Itulah sebagian fakta yang masih terjadi di masyarakat kita. Tidak heran jika di negara ini angka kematian ibu dan bayi masih tinggi, juga tingkat perceraian atau pun kekerasan dalam rumah tangga juga masih tinggi. Salah satu penyebabnya bisa saja dari permasalahan adanya nikah dini tersebut.
Beberapa wanita harus berjuang tertatih-tatih untuk sekedar memenuhi sebagian hasratnya. Melawan persepsi masyarakat. Sebagian dari mereka bertahan dan sebagian-sebagian dari mereka “terpaksa” menyerah pada keadaan. Putus sekolah, kemudian menikah.
Idealnya seorang wanita turut mendapatkan pendidikan yang tinggi. Sebab, para wanita yang nantinya dalam rumah tangga paling dekat dengan anak. Wanita adalah sekolah bagi anak-anaknya. Mendidik generasi penerus bangsa tentunya harus mempunyai latar belakang pendidikan yang mumpuni bukan?
Rendahnya tingkat pendidikan bagi para wanita tentu berefek pada Indeks Pembangunan Manusia (IPM).

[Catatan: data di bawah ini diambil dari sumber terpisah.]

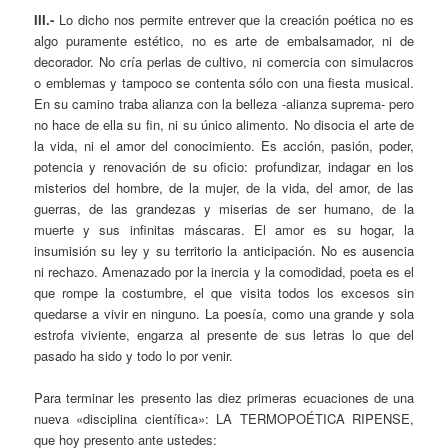
III.-
Lo dicho nos permite entrever que la creación poética no es
algo puramente estético, no es arte de embalsamador, ni de
decorador. No cría perlas de cultivo, ni comercia con simulacros
o emblemas y tampoco se contenta sólo con una fiesta musical.
En su camino traba alianza con la belleza -alianza suprema- pero
no hace de ella su fin, ni su único alimento. No disocia el arte de
la vida, ni el amor del conocimiento. Es acción, pasión, poder,
potencia y renovación de su oficio: profundizar, indagar en los
misterios del hombre, de la mujer, de la vida, del amor, de las
guerras, de las grandezas y miserias de ser humano, de la
muerte y sus infinitas máscaras. El amor es su hogar, la
insumisión su ley y su territorio la anticipación. No es ausencia
ni rechazo. Amenazado por la inercia y la comodidad, poeta es el
que rompe la costumbre, el que visita todos los excesos sin
quedarse a vivir en ninguno. La poesía, como una grande y sola
estrofa viviente, engarza al presente de sus letras lo que del
pasado ha sido y todo lo por venir.
Para terminar les presento las diez primeras ecuaciones de una
nueva «disciplina científica»: LA TERMOPOÉTICA RIPENSE,
que hoy presento ante ustedes:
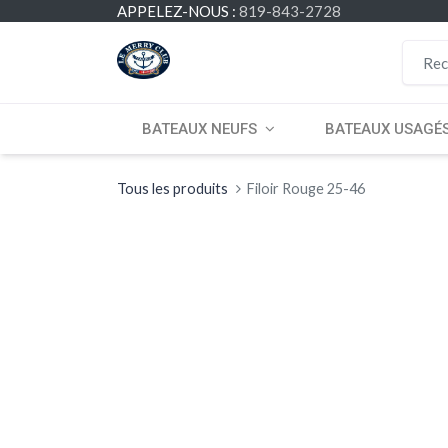
APPELEZ-NOUS :
819-843-2728
BATEAUX NEUFS
BATEAUX USAGÉ
Tous les produits
Filoir Rouge 25-46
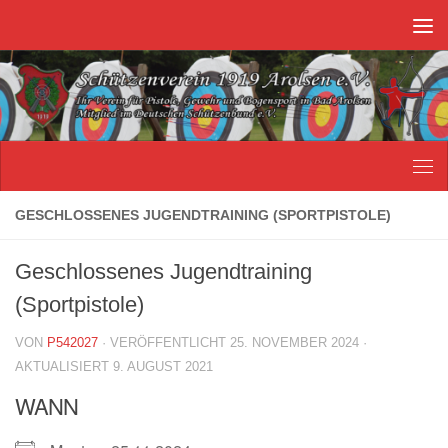
Unter dem Inhalt
GESCHLOSSENES JUGENDTRAINING (SPORTPISTOLE)
Geschlossenes Jugendtraining
(Sportpistole)
VON
P542027
· VERÖFFENTLICHT
25. NOVEMBER 2024
·
AKTUALISIERT
9. AUGUST 2021
WANN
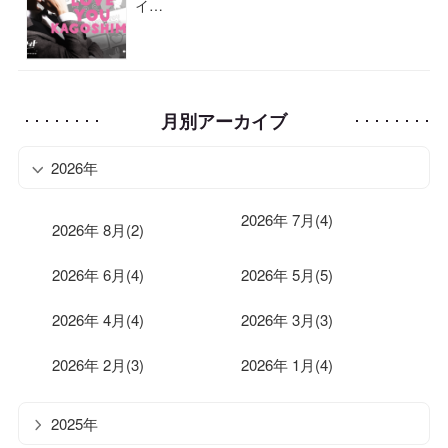
イ…
月別アーカイブ
2026年
2026年 7月(4)
2026年 8月(2)
2026年 6月(4)
2026年 5月(5)
2026年 4月(4)
2026年 3月(3)
2026年 2月(3)
2026年 1月(4)
2025年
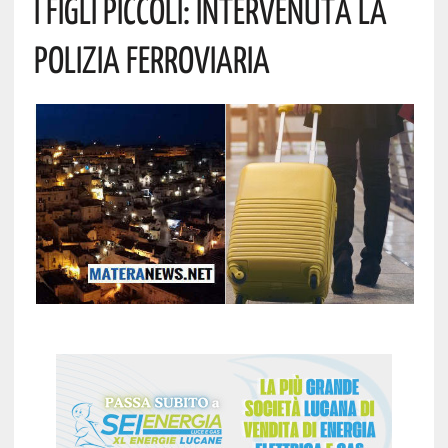
I Figli Piccoli: Intervenuta La
Polizia Ferroviaria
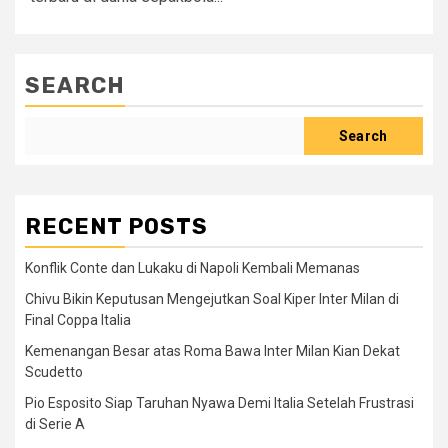
SEARCH
Search
RECENT POSTS
Konflik Conte dan Lukaku di Napoli Kembali Memanas
Chivu Bikin Keputusan Mengejutkan Soal Kiper Inter Milan di
Final Coppa Italia
Kemenangan Besar atas Roma Bawa Inter Milan Kian Dekat
Scudetto
Pio Esposito Siap Taruhan Nyawa Demi Italia Setelah Frustrasi
di Serie A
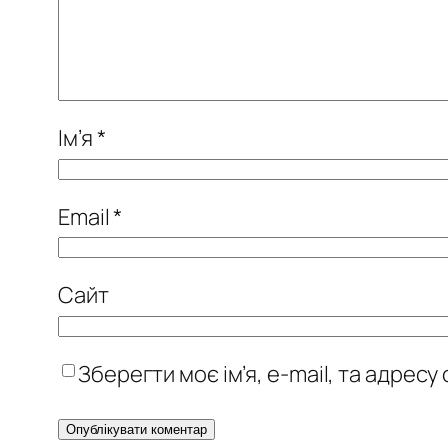
Ім’я
*
Email
*
Сайт
Зберегти моє ім’я, e-mail, та адрес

Indeks ini digunakan untuk mengklasifikasikan sebuah negara adalah termasuk negara maju, negara berkembang atau negara terbelakang serta untuk mengukur pengaruh pengaruh dari kebijaksanaan ekonomi terhadap kualitas hidup.
Pengukuran IPM didasarkan pada perbandingan dari angka harapan hidup, melek huruf, pendidikan dan standar hidup.
Lamanya pendidikan yang diperoleh seseorang merupakan salah satu elemen pengukuran nilai IPM. Bukankah sangat perlu untuk memberikan pendidikan yang tinggi, baik bagi wanita maupun laki-laki? Bukan hanya sebatas IPM, melainkan tentang hak yang harusnya dijamin pemenuhannya oleh pemerintah.
Tidak ada kodrat atau pun adat yang menjadi penghalang bagi seorang wanita untuk memenuhi sebagian hasratnya, salah satunya mendapatkan pendidikan setinggi-tingginya, bukan? Tentu, ini bukan hanya soal permasalahan emansipasi!
Sebagai akhir dari tulisan ini, ada baiknya mengemukakan pendapat seorang sosiolog berkebangsaan Prancis, Emile Durkheim. Bahwasanya bersatunya wanita dan laki-laki untuk kemudian memerankan peran bagi suami dan istri, bukan karena prinsip persamaan, tetapi karena mereka berbeda satu sama lain; karena perbedaan itu pula mereka dapat bersatu membina rumah tangga.
Menurut pendapat tersebut mungkin bisa disimpulkan bahwa, emansipasi bukan sekedar terpenuhinya tuntutan hak kaum wanita untuk setara dengan kaum laki-laki, tetapi menempatkan seseorang sesuai dengan kemampuan, peran dan fungsi obyektif masing-masing.
Salam hangat untuk para wanita Indonesia!